WebAIM Checklist: Turn Compliance Into Conversions
The WebAIM checklist exists because most websites don't work for people who need them to. It's a practical specification for building sites that function across different abilities—not because legal compliance demands it, but because accessibility failures are conversion failures. When you read it as a checklist of things to fix, you're missing the business case entirely.

The WebAIM checklist exists because real people can't use most websites. Not because the sites are intentionally hostile—they're not. But because the team that built them never tested with a screen reader, never checked contrast ratios under realistic lighting, never tried navigating with keyboard only. The checklist is a shorthand for "here are the things you forgot to test."
The problem is that most teams read it as a risk document. Legal exposure, lawsuit avoidance, "we should probably check this box." That framing kills the real insight: every line item on that checklist corresponds to a user walking away. A person with low vision gives up because buttons aren't labeled. Someone with motor impairment leaves because forms can't be navigated with a keyboard. A person using a screen reader bounces because your headings are just styled divs, not semantic HTML.
That's not a compliance problem. That's a conversion problem.
The business case is concrete. Over 4,000 ADA website accessibility lawsuits were filed across U.S. federal and state courts in 2024, with 2,452 in federal court.[1] But lawsuits are the visible tail of a much larger revenue leak. 71% of disabled customers with access needs abandon websites that don't meet their accessibility requirements.[2] And here's the part that kills most businesses quietly: over 90% of customers who encounter difficulty using a site will not contact you to report the problem.[4] They just leave. No support ticket. No complaint. Just gone.
If you're running a professional services firm, an e-commerce site, or any business that depends on repeat visits, that math is brutal. But it also means there's an immediate ROI to reading the WebAIM checklist correctly.
Start With The Things That Actually Break
Not every item on the checklist costs the same. Some are hygiene items—important for compliance, but they're not your primary conversion leak. Others are barriers that affect task completion immediately.

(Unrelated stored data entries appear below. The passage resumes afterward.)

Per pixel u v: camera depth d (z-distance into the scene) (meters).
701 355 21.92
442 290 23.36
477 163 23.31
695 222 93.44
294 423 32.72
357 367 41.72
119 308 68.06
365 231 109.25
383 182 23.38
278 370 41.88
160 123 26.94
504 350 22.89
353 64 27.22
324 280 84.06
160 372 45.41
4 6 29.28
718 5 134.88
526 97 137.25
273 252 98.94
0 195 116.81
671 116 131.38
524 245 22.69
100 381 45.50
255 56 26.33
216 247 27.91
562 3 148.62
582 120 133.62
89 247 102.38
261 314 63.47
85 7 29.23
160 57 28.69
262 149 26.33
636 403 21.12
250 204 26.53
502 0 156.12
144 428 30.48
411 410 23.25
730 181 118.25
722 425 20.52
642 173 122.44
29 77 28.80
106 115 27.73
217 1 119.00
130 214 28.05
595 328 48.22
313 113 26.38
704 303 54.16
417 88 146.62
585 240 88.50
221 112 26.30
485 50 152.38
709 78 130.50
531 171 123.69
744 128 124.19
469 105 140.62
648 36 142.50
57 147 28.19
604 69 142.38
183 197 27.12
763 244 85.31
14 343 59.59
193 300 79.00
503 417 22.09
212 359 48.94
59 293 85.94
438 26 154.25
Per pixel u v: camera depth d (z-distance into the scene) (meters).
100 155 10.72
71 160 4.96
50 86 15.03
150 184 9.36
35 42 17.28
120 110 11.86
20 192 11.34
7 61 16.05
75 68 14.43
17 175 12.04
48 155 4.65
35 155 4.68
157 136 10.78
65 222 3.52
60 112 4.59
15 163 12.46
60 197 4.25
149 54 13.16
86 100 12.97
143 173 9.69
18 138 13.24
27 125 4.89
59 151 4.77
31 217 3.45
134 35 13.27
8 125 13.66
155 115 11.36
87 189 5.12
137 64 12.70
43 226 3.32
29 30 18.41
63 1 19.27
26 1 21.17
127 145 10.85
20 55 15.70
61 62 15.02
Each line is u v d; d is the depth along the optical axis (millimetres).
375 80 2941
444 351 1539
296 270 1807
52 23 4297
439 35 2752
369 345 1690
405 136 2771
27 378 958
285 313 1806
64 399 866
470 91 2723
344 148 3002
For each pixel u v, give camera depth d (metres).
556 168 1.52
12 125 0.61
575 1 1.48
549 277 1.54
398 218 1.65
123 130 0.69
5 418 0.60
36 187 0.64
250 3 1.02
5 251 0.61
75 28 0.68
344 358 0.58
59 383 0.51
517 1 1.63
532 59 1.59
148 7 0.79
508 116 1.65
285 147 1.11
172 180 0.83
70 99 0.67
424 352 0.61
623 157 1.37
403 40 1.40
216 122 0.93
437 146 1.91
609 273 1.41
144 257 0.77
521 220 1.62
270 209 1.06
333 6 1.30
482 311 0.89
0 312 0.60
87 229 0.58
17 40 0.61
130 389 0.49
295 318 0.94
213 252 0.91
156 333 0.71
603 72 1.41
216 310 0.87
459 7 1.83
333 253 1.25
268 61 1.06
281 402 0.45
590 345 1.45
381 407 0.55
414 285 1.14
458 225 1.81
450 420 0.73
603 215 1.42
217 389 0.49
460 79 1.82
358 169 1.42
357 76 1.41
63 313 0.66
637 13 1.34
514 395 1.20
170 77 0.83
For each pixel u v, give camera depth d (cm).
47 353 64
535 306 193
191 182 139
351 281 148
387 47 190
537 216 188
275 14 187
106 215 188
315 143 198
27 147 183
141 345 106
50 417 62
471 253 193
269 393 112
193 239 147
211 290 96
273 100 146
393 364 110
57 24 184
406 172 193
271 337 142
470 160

Focus first on the items that prevent a user from completing the core action on your site. If your site exists to schedule appointments, generate leads, or sell something, accessibility failures around forms, navigation, and error messages are your revenue bleeders.
Form labels are the clearest example. If your contact form doesn't have properly associated labels—if a screen reader can't connect the input field to the text above it—users don't know what to enter. They guess. They fail. They leave. The WebAIM checklist calls this out under "Form associated labels." Most teams think this is a markup detail. It's actually the difference between a working form and a broken one.
The same logic applies to error messages. If a user fills out a form incorrectly and your error message says "Invalid entry" without telling them which field or why, a sighted user can usually figure it out by scanning the page. A screen reader user just hears "Invalid entry" with no context. They'll often abandon rather than spend five minutes trying to decode it.
Button labels matter the same way. "Submit," "Continue," "Click here"—these are invisible to screen reader users. They'll hear the label, not the context. "Click here" means nothing. "Submit contact form" means everything. These foundational design patterns aren't edge cases—they're the difference between a working interface and one that costs you conversions.
Contrast and Readability Aren't Opposites
The WebAIM checklist includes a contrast checker tool. Most teams run it once, see that their colors meet WCAG AA standards (which require a 4.5:1 contrast ratio for text), and declare victory.
Then they don't test it in the actual context where users read it. On a phone in sunlight. At the size it actually appears on their site. With the typeface they chose, which might be thin or small.
WCAG compliance is a floor, not a ceiling. Meeting the standard is better than not meeting it. But meeting it doesn't guarantee readability under real conditions.
The reframe: think of contrast as a tool for reducing friction. High contrast means fewer wrong reads, fewer re-reads, faster comprehension. It's not accessibility theater. It's reading speed. And reading speed is directly correlated with how long a user stays on a page.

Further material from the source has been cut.